The proposal incorporates key elements designed to stabilize the individual insurance markets, increase competition and promote enrollment, said Adam Fox, director of strategic engagement for the Colorado Consumer Health Initiative.

"Congress should really be looking at this plan as a starting point for how they can work constructively, in a bipartisan fashion, on health care," he said.

Fox said the plan would help create much-needed certainty in the insurance industry by assuring carriers that they'll continue to be compensated for keeping out-of-pocket costs down for low-income customers. Last week, the Trump administration cut the ACA's advertising budget for open enrollment by 90 percent and reduced funding for outreach by some $23 million.
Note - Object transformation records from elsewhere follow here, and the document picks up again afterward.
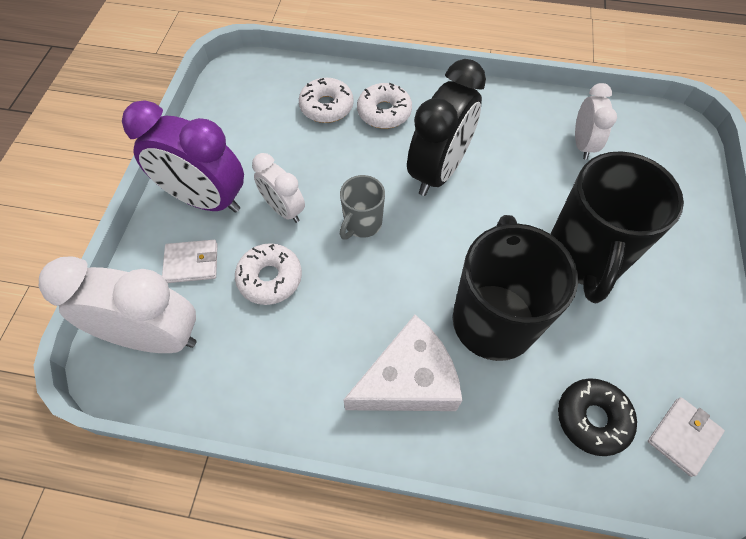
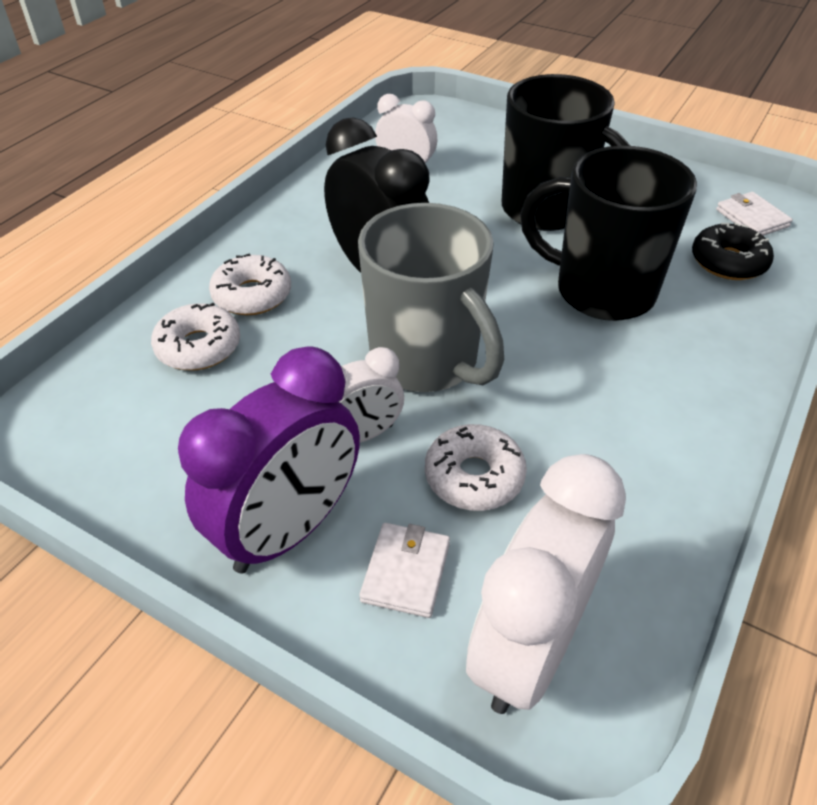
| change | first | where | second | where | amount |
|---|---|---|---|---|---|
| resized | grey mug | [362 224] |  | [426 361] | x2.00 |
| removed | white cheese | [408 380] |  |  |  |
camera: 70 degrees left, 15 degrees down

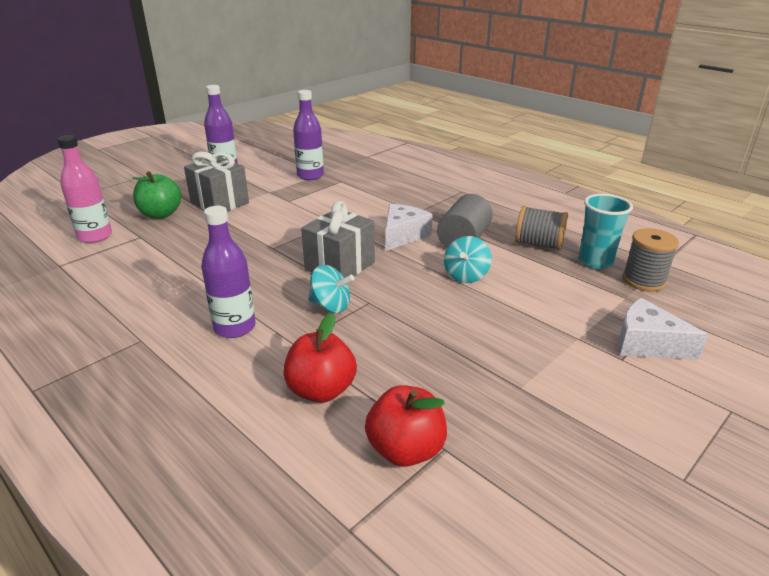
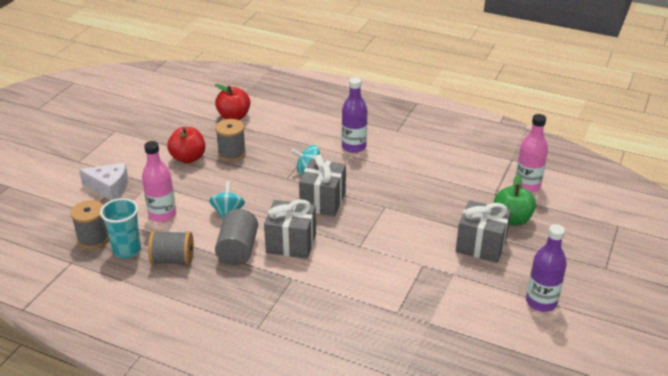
| change | first | where | second | where | amount |
|---|---|---|---|---|---|
| added |  |  | pink bottle | [162 214] |  |
| moved | red apple | [321 390] |  | [188 158] |  |
| added |  |  | grey spool | [232 153] |  |
| replaced | white cheese | [403 235] | grey gift | [291 243] |  |
| removed | purple bottle | [310 176] |  |  |  |
camera: 160 degrees right, 5 degrees up

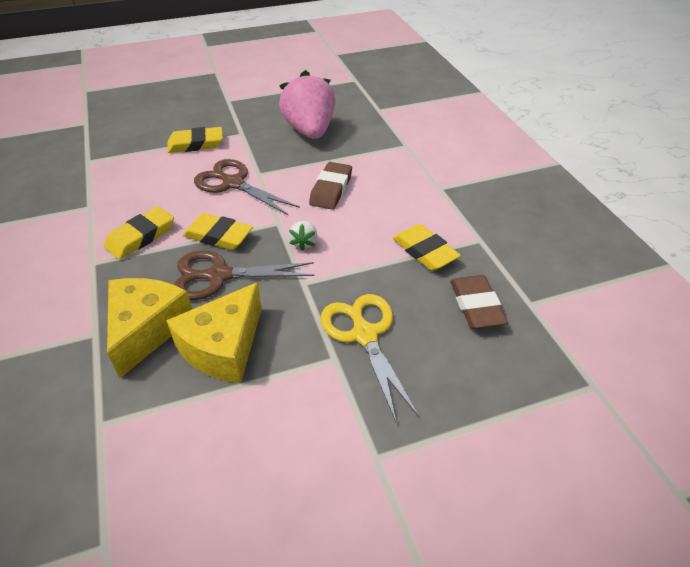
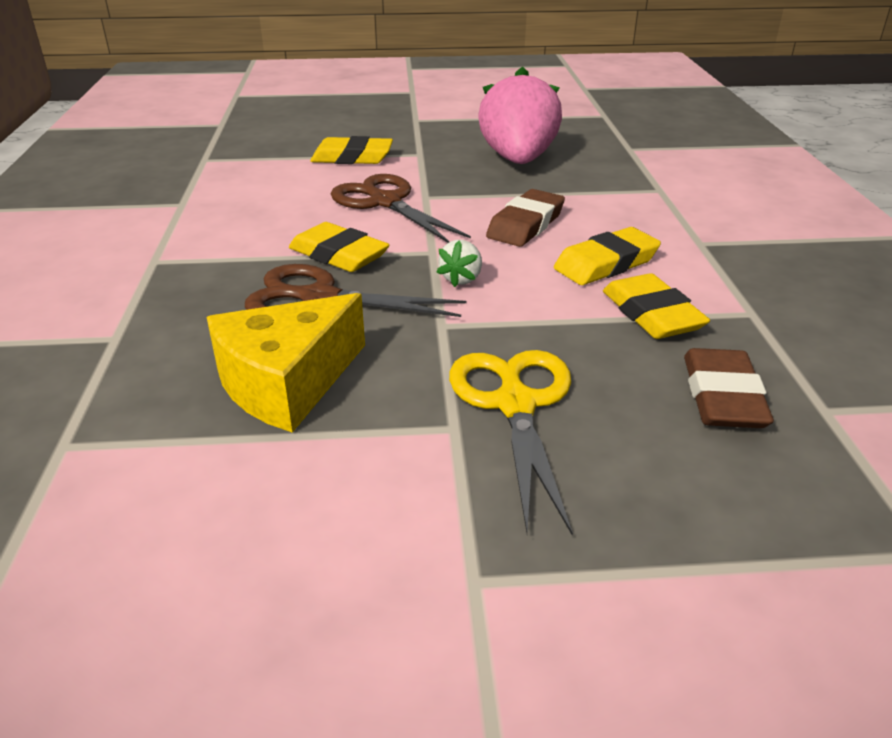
| change | first | where | second | where | amount |
|---|---|---|---|---|---|
| moved | yellow eraser | [141 237] |  | [606 264] |  |
| removed | yellow cheese | [147 329] |  |  |  |
camera: 15 degrees right, 10 degrees down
Fox said promoting enrollment is critical to get more healthy people to buy insurance, which helps keep the individual market stable. Another key component of the Hickenlooper-Kasich blueprint, he said, is a plan to convince insurers to open up shop in counties with only one provider.

"To really try to create some more competition," he said, "that would have some downward pressure on health insurance premiums for people in rural areas, who have typically experienced much higher costs."

The two governors' proposals also leave Medicaid intact, a departure from a slew of recent GOP efforts to defund a program Fox said hospitals across the nation rely on to keep their doors open.

"This plan really focuses on the individual market," he said, "and leaves Medicaid as sort of the frame that all of our health coverage systems build upon."

According to Congressional Budget Office estimates, plans to cut Medicaid by nearly $1 trillion would have resulted in more than 20 million Americans losing coverage. Colorado's governor is set to testify Thursday before the U.S. Senate Committee on Health, Education, Labor and Pensions.

The blueprint is online at governor.ohio.gov.